Fig.2 : Initialization comparison for the pointer and the array.

So far I tried to explain the main difference between a pointer and an array, now, let’s take a look at how to take advantage of this difference.

#include <stdio.h>
#include <stdint.h>

enum COMMAND { WRITE = 0, READ = 1, DONE = 2, };
struct packet {
    uint8_t addr[4];
    uint16_t command;
    uint16_t length;
    uint16_t checksum;
    uint8_t payload[1];
};

int main(int argc, char *argv[])
{
    char data[] = { 192, 168, 1, 1,      /* target address*/
                    0, WRITE,            /* command type */
                    0, 14,               /* length of the data */
                    0x01, 0x71,          /* check sum of the packet */
                    0xDE, 0xAD, 0xBE, 0xEF, 0xAA, 0x55 }; /* payload */

    struct packet *parse;

    parse = (struct packet *)data;

    printf("addr[0] : %d\naddr[1] : %d\naddr[2] : %d\naddr[3] : %d\n command : %d\n length : %d\n checksum : %d\n", 
        parse->addr[0], parse->addr[1], parse->addr[2], parse->addr[3], parse->command, parse->length, parse->checksum);
    int i;
    for (i = 0; i < 6; ++i) {
        printf("  payload[%d] = %d\n", i, parse->payload[i]);
    }

    return 0;
}

In this example, an array has been wrapped with a struct to create a parse template to extract necessary fields from a sample data packet.  This is a human readable way to implement a parser, rather using pointer arithmetics to find correct offsets from the packet data. This can may help you implement a simple protocol parser for your firmware applications.
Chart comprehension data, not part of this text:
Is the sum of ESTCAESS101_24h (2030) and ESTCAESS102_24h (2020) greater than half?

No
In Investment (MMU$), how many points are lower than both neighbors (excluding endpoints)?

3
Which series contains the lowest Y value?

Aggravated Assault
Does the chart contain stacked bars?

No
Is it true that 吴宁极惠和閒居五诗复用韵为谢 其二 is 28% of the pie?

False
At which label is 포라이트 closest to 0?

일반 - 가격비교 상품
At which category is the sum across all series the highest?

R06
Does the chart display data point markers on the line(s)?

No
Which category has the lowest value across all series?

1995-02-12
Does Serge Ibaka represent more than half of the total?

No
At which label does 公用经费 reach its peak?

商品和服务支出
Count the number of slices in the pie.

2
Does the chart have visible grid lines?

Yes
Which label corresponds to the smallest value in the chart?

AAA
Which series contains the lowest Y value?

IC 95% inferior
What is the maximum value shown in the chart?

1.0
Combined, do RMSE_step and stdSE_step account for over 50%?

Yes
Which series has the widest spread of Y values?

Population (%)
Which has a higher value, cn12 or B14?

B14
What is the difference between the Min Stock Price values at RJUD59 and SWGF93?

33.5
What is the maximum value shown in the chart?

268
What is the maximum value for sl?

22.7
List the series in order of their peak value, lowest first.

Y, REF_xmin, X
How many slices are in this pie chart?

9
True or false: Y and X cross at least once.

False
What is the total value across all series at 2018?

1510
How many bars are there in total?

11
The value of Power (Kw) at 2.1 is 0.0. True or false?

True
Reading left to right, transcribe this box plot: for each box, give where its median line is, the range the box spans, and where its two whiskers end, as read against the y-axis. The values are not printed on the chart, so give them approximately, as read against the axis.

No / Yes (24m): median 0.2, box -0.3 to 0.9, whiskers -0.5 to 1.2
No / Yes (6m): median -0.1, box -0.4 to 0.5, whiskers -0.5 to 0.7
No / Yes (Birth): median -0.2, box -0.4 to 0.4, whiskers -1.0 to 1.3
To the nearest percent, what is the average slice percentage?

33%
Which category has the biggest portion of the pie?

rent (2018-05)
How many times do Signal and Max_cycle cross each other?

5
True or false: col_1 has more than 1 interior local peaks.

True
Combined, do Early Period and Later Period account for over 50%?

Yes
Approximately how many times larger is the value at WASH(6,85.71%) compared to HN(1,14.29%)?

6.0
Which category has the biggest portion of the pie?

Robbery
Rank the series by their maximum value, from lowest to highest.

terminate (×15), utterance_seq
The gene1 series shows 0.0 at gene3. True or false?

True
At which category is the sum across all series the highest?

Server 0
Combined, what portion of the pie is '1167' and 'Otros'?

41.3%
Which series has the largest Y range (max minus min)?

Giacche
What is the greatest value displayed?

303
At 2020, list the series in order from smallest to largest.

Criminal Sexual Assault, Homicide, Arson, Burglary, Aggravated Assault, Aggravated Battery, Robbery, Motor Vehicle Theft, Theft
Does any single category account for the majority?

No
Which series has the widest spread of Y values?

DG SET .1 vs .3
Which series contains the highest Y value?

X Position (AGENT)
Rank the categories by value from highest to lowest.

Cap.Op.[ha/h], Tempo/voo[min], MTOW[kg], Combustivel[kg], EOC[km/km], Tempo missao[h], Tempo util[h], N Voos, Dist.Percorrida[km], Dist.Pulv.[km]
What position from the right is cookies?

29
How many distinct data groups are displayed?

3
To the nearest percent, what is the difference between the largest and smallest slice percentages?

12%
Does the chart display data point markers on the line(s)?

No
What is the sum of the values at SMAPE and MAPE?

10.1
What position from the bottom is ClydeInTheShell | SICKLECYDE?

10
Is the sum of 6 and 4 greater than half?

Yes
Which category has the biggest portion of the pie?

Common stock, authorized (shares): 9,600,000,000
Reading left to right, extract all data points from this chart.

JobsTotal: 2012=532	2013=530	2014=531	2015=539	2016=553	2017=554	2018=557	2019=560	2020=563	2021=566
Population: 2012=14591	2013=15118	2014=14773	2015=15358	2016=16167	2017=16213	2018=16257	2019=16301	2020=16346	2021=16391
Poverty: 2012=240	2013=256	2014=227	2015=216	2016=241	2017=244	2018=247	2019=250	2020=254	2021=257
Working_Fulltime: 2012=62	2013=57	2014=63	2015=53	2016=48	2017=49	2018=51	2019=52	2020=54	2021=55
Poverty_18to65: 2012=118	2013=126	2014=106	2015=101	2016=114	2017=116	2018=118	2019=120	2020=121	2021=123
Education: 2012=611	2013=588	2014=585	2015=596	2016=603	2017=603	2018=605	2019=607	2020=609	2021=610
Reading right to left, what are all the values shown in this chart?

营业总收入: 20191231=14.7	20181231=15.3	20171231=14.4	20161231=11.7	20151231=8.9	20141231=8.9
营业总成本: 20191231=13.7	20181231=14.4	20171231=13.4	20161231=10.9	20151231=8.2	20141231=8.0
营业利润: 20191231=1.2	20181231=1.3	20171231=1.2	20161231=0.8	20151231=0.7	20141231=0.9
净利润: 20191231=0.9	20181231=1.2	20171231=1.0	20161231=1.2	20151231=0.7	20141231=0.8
bolat@pc ~ $ cc -o parse parse.c -Wall -g
bolat@pc ~ $ ./parse 
addr[0] : 192
addr[1] : 168
addr[2] : 1
addr[3] : 1
 command : 0
 length : 3584
 checksum : 28929
  payload[0] = 222
  payload[1] = 173
  payload[2] = 190
  payload[3] = 239
  payload[4] = 170
  payload[5] = 85

This code section also shows how to return an array from a function by wrapping a struct in C.  This example code is a little bit messy and not useful for production purposes, but it is useful for us to understand what is happening under the hood while we are dealing with arrays in C.

#include <stdio.h>

#define ARRAY_SIZE (12)

struct array_return {
    int array[ARRAY_SIZE];
};

struct array_return foo(void)
{
    struct array_return ret;
    int i;
    for (i = 0; i < ARRAY_SIZE; ++i)
        ret.array[i] = i;
    return ret;
}

int main(int argc, char *argv[])
{
    struct array_return ret_val;
    ret_val = foo();
    int i;
    for (i = 0; i < ARRAY_SIZE; ++i) {
        printf("data[%d] : %d\n", i,
            ret_val.array[i]);
    }
    return 0;
}
bolat@pc ~ $ ./return-array 
data[0] : 0
data[1] : 1
data[2] : 2
data[3] : 3
data[4] : 4
data[5] : 5
data[6] : 6
data[7] : 7
data[8] : 8
data[9] : 9
data[10] : 10
data[11] : 11

Although arrays behave like regular pointers in many cases, their behavior is far different with the operators sizeof and &, along with the structs. In programming, it is always the best to catch problem as early as possible, and I believe knowing of these differences help you not only evade bugs, but also utilize data structures efficiently.